What Happens When Patients Stop Weight-Loss Medications?

 Ania Jastreboff, MD, PhD, a professor at Yale School of Medicine and director of weight management and obesity prevention at Yale Stress Center in New Haven, Connecticut, discusses what to expect when stopping obesity medications like semaglutide (Wegovy).

The following is a transcript of her remarks:

Semaglutide, like other medications that are used for obesity treatment, have to be taken long term. Just as for any other chronic disease, if a medication is stopped for any reason, the disease is no longer being treated. So, for example, if somebody is taking a medication for hypertension, if you stop that anti-hypertensive medication, the blood pressure goes up and we're not surprised.

In the same way, if someone is taking a medication for obesity treatment, when it is stopped, weight gain occurs -- or weight regain occurs, more accurately.

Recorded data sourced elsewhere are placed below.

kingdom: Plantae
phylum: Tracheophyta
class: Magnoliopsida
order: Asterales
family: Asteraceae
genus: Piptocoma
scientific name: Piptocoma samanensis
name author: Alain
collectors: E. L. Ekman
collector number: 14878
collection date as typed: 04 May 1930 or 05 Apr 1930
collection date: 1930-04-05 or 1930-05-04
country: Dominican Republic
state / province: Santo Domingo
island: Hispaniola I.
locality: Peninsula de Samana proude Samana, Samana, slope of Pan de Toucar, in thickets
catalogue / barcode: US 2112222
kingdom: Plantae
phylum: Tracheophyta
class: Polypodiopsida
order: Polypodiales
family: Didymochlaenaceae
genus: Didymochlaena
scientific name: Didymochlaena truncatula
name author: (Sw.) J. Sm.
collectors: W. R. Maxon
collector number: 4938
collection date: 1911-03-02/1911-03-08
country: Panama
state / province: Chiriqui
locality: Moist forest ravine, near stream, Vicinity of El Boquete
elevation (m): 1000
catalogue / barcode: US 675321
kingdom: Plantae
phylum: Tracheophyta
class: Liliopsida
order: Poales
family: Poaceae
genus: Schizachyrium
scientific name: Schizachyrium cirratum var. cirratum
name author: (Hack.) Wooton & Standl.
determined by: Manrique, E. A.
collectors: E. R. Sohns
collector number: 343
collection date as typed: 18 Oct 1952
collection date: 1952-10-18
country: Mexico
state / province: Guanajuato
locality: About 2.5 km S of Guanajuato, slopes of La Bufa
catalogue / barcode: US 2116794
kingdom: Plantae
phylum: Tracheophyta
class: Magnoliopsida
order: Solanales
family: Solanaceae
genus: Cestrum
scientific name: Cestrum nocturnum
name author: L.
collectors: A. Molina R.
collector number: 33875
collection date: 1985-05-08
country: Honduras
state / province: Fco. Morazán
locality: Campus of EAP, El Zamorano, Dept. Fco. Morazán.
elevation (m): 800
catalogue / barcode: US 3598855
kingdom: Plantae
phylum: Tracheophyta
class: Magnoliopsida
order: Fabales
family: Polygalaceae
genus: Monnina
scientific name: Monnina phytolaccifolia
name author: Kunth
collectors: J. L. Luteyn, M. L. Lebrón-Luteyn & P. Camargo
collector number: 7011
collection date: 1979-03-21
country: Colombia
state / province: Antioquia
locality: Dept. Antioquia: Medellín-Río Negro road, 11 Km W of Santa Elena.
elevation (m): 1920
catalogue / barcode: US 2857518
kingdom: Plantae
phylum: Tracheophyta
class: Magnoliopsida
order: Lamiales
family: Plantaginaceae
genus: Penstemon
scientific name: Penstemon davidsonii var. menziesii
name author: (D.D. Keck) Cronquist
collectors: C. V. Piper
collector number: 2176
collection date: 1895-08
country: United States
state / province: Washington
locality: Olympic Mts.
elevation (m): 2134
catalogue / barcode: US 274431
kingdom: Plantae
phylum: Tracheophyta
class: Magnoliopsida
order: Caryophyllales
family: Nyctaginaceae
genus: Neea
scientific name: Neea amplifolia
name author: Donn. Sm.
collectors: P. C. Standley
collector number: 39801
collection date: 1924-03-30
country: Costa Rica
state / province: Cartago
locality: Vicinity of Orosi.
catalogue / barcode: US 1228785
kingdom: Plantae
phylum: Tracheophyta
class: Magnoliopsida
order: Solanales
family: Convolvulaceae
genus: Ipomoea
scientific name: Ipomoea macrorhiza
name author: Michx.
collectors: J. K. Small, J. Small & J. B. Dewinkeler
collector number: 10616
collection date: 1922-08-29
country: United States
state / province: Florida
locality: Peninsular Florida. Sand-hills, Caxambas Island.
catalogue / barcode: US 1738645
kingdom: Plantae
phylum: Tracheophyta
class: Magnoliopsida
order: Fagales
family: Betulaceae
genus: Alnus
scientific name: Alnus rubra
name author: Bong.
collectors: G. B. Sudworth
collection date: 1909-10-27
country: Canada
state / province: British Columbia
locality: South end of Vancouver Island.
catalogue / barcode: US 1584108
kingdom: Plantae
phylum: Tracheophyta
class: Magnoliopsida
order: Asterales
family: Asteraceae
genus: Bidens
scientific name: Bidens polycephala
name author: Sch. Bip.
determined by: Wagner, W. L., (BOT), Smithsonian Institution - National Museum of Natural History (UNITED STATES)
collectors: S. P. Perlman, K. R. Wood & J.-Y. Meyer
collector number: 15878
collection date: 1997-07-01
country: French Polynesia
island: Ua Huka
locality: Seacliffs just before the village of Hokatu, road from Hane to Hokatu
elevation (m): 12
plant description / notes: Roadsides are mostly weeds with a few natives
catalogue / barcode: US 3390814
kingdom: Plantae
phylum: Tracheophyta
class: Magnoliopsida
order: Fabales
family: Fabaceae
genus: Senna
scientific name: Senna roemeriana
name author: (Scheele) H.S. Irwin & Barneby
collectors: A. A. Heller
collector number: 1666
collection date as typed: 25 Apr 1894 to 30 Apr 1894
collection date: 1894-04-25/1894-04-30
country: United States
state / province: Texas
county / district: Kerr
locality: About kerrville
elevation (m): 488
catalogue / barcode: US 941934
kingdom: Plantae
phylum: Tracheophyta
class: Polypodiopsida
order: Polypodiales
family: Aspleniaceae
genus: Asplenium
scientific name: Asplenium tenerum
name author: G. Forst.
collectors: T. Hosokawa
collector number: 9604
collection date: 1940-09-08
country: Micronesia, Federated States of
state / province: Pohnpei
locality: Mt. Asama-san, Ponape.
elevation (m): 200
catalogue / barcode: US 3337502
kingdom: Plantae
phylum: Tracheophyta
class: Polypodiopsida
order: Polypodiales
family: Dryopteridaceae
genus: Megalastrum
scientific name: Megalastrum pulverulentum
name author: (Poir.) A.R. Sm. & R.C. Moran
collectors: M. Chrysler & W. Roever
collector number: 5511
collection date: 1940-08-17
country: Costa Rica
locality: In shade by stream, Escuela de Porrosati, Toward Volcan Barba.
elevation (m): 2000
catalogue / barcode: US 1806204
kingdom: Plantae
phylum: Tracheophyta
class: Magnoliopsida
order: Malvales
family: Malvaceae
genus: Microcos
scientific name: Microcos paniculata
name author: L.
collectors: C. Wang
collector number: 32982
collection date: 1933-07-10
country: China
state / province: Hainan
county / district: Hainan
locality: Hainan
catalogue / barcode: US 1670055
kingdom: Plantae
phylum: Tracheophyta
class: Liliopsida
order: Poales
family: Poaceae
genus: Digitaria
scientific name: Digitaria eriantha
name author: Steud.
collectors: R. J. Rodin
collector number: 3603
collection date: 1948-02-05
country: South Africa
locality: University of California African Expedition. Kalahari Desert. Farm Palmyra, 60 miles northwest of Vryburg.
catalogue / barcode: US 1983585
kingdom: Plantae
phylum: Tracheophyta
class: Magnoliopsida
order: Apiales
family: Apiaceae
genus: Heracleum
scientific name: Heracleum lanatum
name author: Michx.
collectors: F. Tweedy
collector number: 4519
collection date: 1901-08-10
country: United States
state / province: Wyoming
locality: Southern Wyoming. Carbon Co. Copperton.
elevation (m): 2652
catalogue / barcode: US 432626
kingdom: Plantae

Why is this? Obesity is a chronic disease. It's a neurometabolic disease, meaning that our body and our brain talk to each other. What happens is our body is very, very smart. It wants to carry a certain amount of fuel, and the way that our body does this is by carrying fat. Our body does not want to carry too little fat because then we would starve, and our body also doesn't want to carry too much fat because then we would not be able to do the things that we need to do and have our body function well.

So there's a sweet spot, and we call that sweet spot the "defended fat mass set point." It's basically the amount of fuel or the amount of fat that your body wants to carry.

Now, within the context of our current obesogenic environment -- an environment with all of these highly palatable and highly processed foods, the lack of sleep, the lack of movement and physical activity, stress -- all these different things in our obesogenic environment has pushed up the defended fat mass set point on a population level.

What do these medications like semaglutide do? They decrease that defended fat mass set point, and a consequence of that is that we lose weight.

So what happens when someone takes an anti-obesity medication and then stops taking that medication? Let's say they've lost 40 or 50 pounds and the medication is stopped. Well, what happens is that the defended fat mass set point goes back up and the weight follows.

During the course of our body wanting to regain that weight because the treatment was stopped, patients can be very hungry, they can have cravings, and basically their body is wanting to go back up to that higher defended fat mass set point again because the treatment was discontinued.

The key and the take-home message here is that in order to maintain that lower or re-regulated defended fat mass set point, the medication has to be continued. In order to maintain that weight reduction, the medication has to be continued, and that is because obesity is a chronic disease. For any chronic disease, we have to treat it lifelong.